====== ESTRATTO DELLA FONTE

Melanie Bourget è un’artista francese, di Nantes, che realizza sculture in ceramica utilizzando l’antica tecnica raku. Ogni pezzo, realizzato in argilla, dopo una prima cottura e l’applicazione degli smalti, viene cotto nuovamente in un piccolo forno aperto. A questo punto il pezzo incandescente viene estratto e collocato in una buca sul terreno contenente segatura. A contatto con la ceramica calda la segatura s’incendia, si chiude con un coperchio in modo da produrre un’atmosfera priva di ossigeno, e così si ottengono le colorazioni metalliche. In seguito i pezzi ancora molto caldi vengono introdotti in un recipiente contenente acqua fredda al fine di provocare un immediato raffreddamento degli smalti. Gli sbalzi termici sono la causa della presenza di crepe e di smalti a reticolo. Ecco alcune immagini di Melanie al lavoro:
Le sue opere raffigurano vari soggetti, soprattutto femminili, una personale indagine dell’artista sui vari modi di essere donna con tutte le manifestazioni di carattere, personalità. Alcune sono ad occhi chiusi, distanti nei loro sogni tanto eteree da far apparire leggerissima la materia di cui sono fatte. I loro capelli spesso sono gonfi e come nuvole portate dal vento.

============
====== SEZIONE DATI

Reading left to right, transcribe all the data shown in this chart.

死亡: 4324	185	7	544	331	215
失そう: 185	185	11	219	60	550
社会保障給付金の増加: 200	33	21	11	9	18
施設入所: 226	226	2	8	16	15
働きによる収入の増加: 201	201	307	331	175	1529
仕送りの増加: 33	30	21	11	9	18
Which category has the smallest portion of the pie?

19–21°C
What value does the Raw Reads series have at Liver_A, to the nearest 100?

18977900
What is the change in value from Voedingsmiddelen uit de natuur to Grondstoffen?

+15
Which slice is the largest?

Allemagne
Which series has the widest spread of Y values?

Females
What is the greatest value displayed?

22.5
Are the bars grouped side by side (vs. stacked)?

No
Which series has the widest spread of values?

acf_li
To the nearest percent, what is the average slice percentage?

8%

============

COMPITI DA SVOLGERE:
a – Secondo il brano su Melanie Bourget, che cosa causa le crepe e gli smalti a reticolo?
b – Riprendi il brano su Melanie Bourget dal punto in cui si ferma e proseguilo.

RISPOSTE AI COMPITI:
a – Gli sbalzi termici.

b –
Altre esprimono l’intimità, dolce e inaccessibile dall’esterno, del legame di una madre col figlio.
Lo sguardo dell’artista si diverte esponendo una femminilità autoironica, frutto dell’autonomia e spregiudicatezza della donna contemporanea.
Tutte hanno di caratteristico un’ anima viva che trascende la materia, ti guardano e sembra che ti stiano parlando. È la donna staccata dalla costola d’Adamo, plasmata con l’argilla che ha ricevuto il soffio della vita.